EXERCISE BRIEF
Exact copy, no pictures: output each line below as it stands.

INFORMATION PROVIDED
=-=-=

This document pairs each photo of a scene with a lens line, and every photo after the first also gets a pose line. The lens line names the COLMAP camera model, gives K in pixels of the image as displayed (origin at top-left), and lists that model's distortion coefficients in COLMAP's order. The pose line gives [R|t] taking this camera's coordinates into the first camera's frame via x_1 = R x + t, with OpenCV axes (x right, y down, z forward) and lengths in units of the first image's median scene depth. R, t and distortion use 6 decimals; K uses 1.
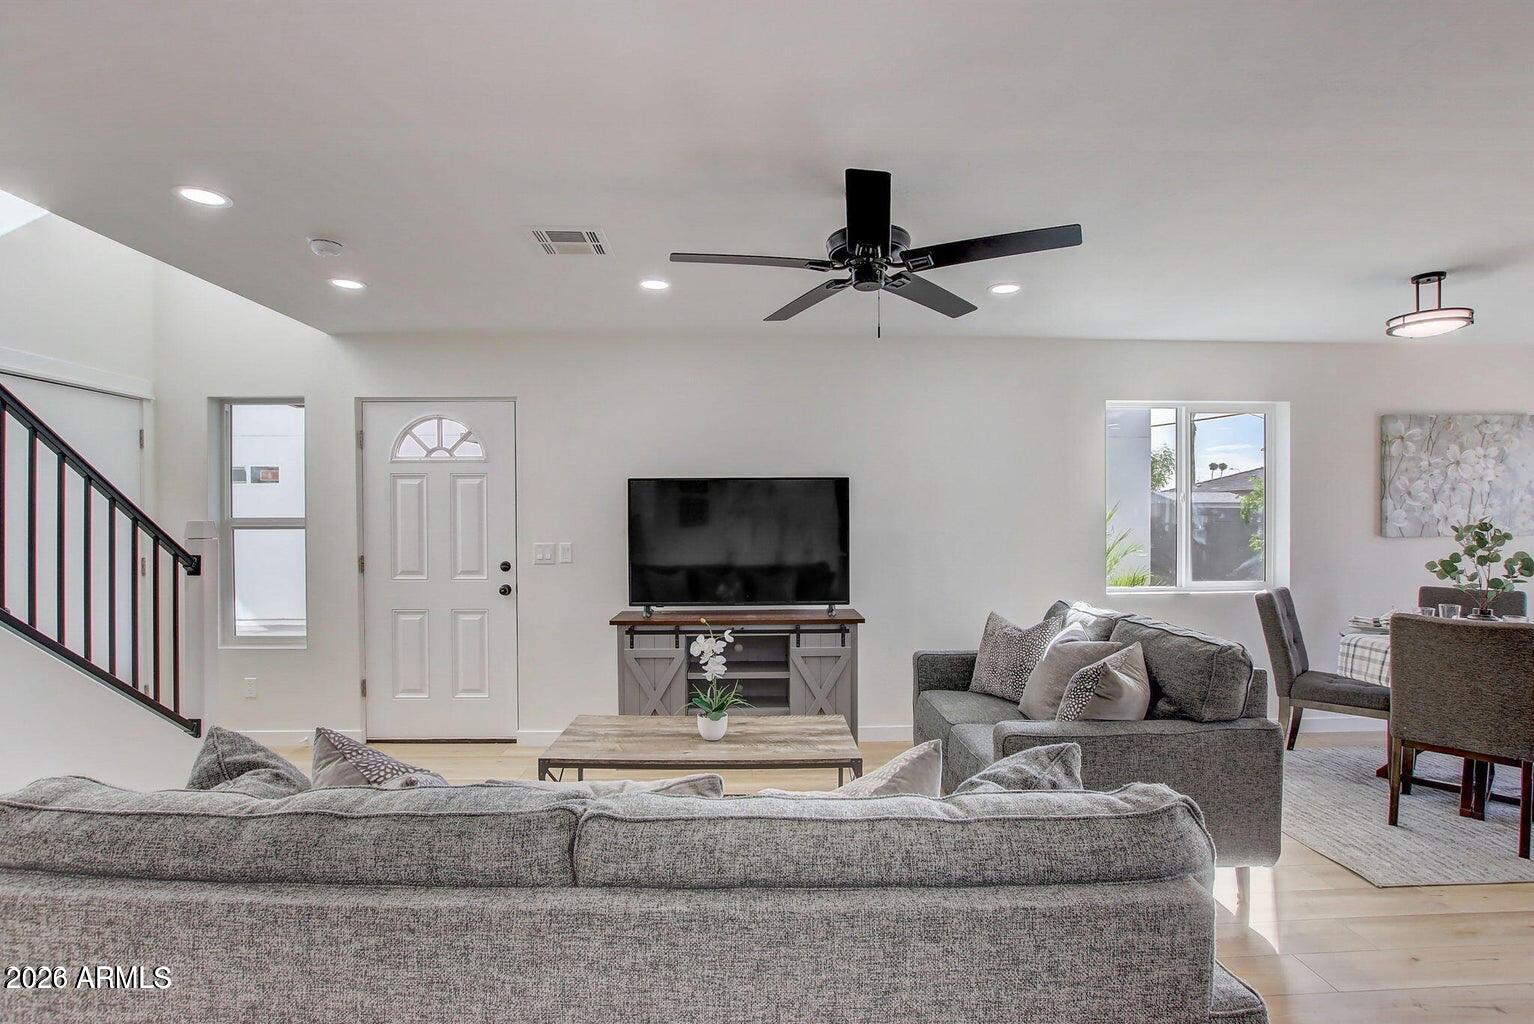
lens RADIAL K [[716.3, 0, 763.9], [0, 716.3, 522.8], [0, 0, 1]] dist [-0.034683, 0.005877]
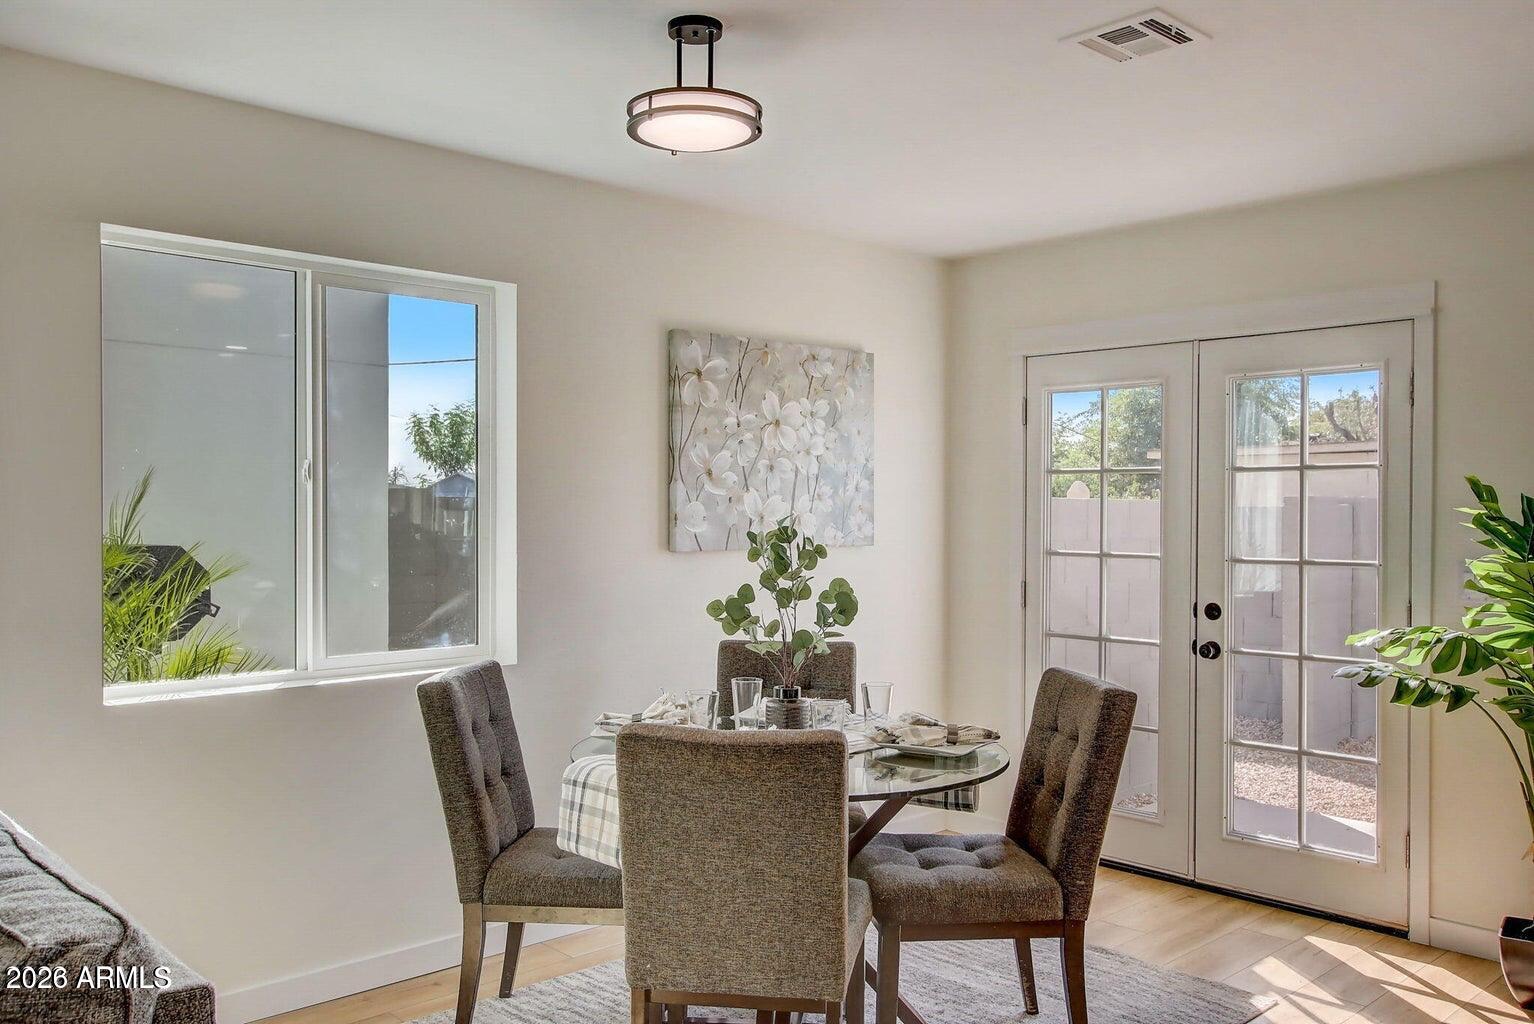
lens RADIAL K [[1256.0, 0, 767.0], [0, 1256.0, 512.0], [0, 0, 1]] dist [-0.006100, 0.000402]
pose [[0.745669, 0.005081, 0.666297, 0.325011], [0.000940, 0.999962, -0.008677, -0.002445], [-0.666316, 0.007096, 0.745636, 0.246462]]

=-=-=

EXERCISE RESULT
This document pairs each photo of a scene with a lens line, and every photo after the first also gets a pose line. The lens line names the COLMAP camera model, gives K in pixels of the image as displayed (origin at top-left), and lists that model's distortion coefficients in COLMAP's order. The pose line gives [R|t] taking this camera's coordinates into the first camera's frame via x_1 = R x + t, with OpenCV axes (x right, y down, z forward) and lengths in units of the first image's median scene depth. R, t and distortion use 6 decimals; K uses 1.
lens RADIAL K [[716.3, 0, 763.9], [0, 716.3, 522.8], [0, 0, 1]] dist [-0.034683, 0.005877]
lens RADIAL K [[1256.0, 0, 767.0], [0, 1256.0, 512.0], [0, 0, 1]] dist [-0.006100, 0.000402]
pose [[0.745669, 0.005081, 0.666297, 0.325011], [0.000940, 0.999962, -0.008677, -0.002445], [-0.666316, 0.007096, 0.745636, 0.246462]]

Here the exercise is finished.